Dataset records
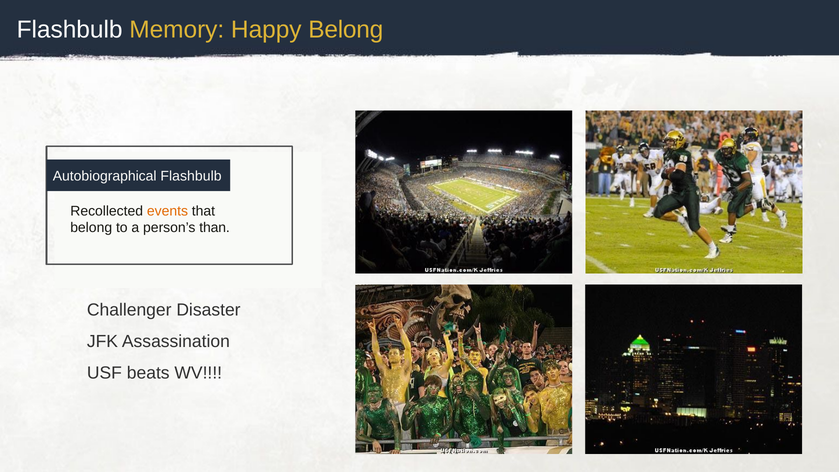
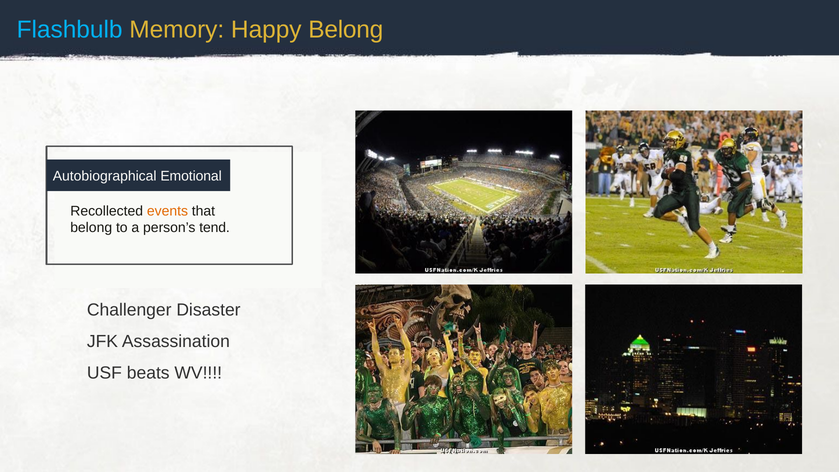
Flashbulb at (70, 30) colour: white -> light blue
Autobiographical Flashbulb: Flashbulb -> Emotional
than: than -> tend
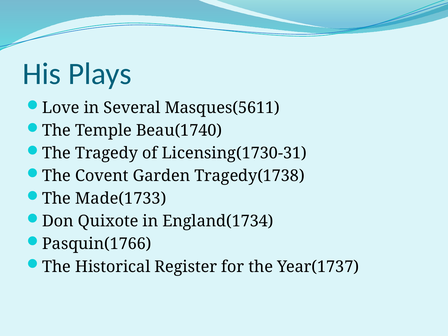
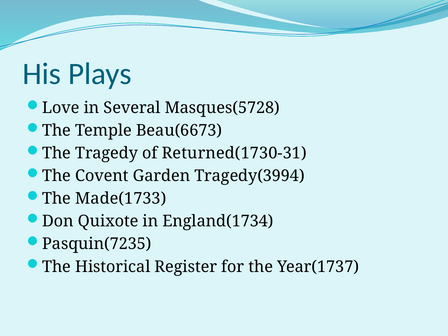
Masques(5611: Masques(5611 -> Masques(5728
Beau(1740: Beau(1740 -> Beau(6673
Licensing(1730-31: Licensing(1730-31 -> Returned(1730-31
Tragedy(1738: Tragedy(1738 -> Tragedy(3994
Pasquin(1766: Pasquin(1766 -> Pasquin(7235
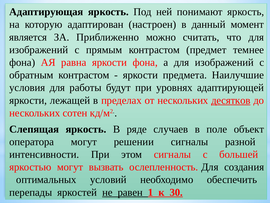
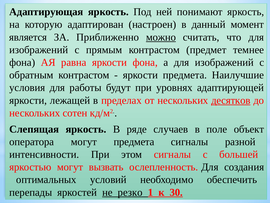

Work to complete
Convert every line of difference in the material above into a JSON list of strings, one string per line and no entries for blank lines. Omit the pictures from the output.

Exercise response
[
  "Flashbulb at (70, 30) colour: white -> light blue",
  "Autobiographical Flashbulb: Flashbulb -> Emotional",
  "than: than -> tend",
  "Masques(5611: Masques(5611 -> Masques(5728",
  "Beau(1740: Beau(1740 -> Beau(6673",
  "Licensing(1730-31: Licensing(1730-31 -> Returned(1730-31",
  "Tragedy(1738: Tragedy(1738 -> Tragedy(3994",
  "Pasquin(1766: Pasquin(1766 -> Pasquin(7235"
]